Per wtop.com link given at antiwar.com:
"Dr. David Irwin, his psychiatrist, called him homicidal, sociopathic with clear intentions," the document states. "Will testify with other details."According to a recording at the Shady Grove Psychiatric Group, Irwin is out of the office until Monday. A message left was not returned.
Haven't heard any quotes from him, but it could be that he is (very properly) preserving patient confidentiality.
Link at sig.
If Ivins is guilty, Ross will look pretty stupid being a conduit for distracting information that led away from the culpret. ...In any event, it doesn't sound like he's protecting a whistle blower, which ought to be the only criteria for withholding sources.
Geewhiz,
QUOTE One has to believe that Willman is the next Judith Miller. He is loving the scoops but has no idea he is being manipulated by others.
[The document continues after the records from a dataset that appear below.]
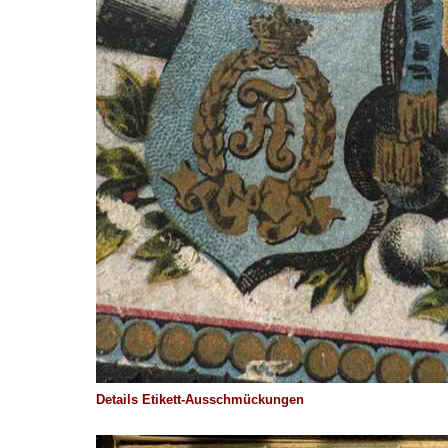
Details Etikett-Ausschmückungen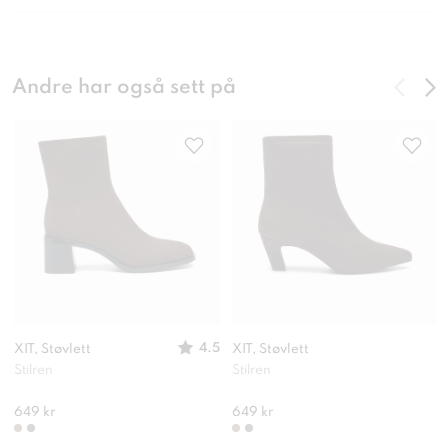
Andre har også sett på
4.5
XIT, Støvlett
XIT, Støvlett
Stilren
Stilren
649 kr
649 kr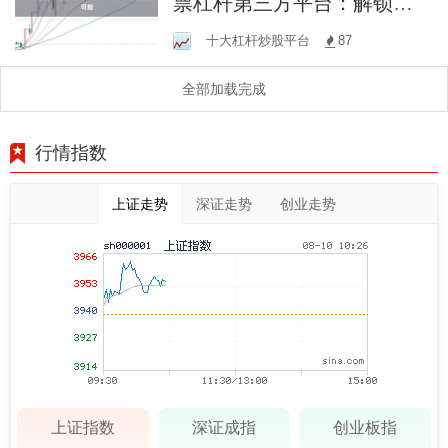
票杠杆第三方平台：解锁投
资新可能
十大杠杆炒股平台
87
全部加载完成
行情指数
上证走势
深证走势
创业走势
上证指数
深证成指
创业板指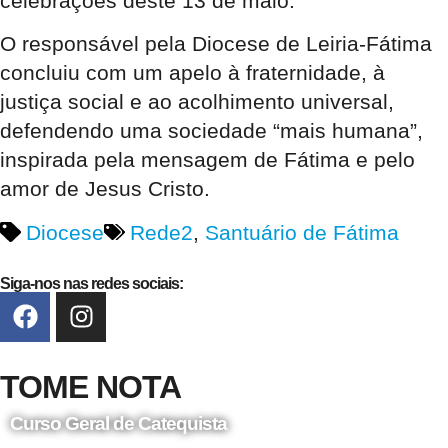
celebrações deste 13 de maio.
O responsável pela Diocese de Leiria-Fátima
concluiu com um apelo à fraternidade, à
justiça social e ao acolhimento universal,
defendendo uma sociedade “mais humana”,
inspirada pela mensagem de Fátima e pelo
amor de Jesus Cristo.
Diocese
Rede2
,
Santuário de Fátima
Siga-nos nas redes sociais:
TOME NOTA
Curso Geral de Catequista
And of course, none of his readers will ever know it. END QUOTE
Most maintream media journalists, like Judith Miller and David Willman, have little expert knowledge about most of the topics they report on. The Internet has made it possible for the best experts in any given field to give these mediocrities a serious spanking on a level playing field. In the world of Internet new media, traditional "journalists" may well have no place on the food chain. Intelligent consumers of news will be able to go directly to the best minds on the topics of the day, without a mediating dumbed-down filter designed to protect the interests of the handful of oligarchs who own the mainstream media. These "journalists" are running scared -- the Internet is eating their lunch.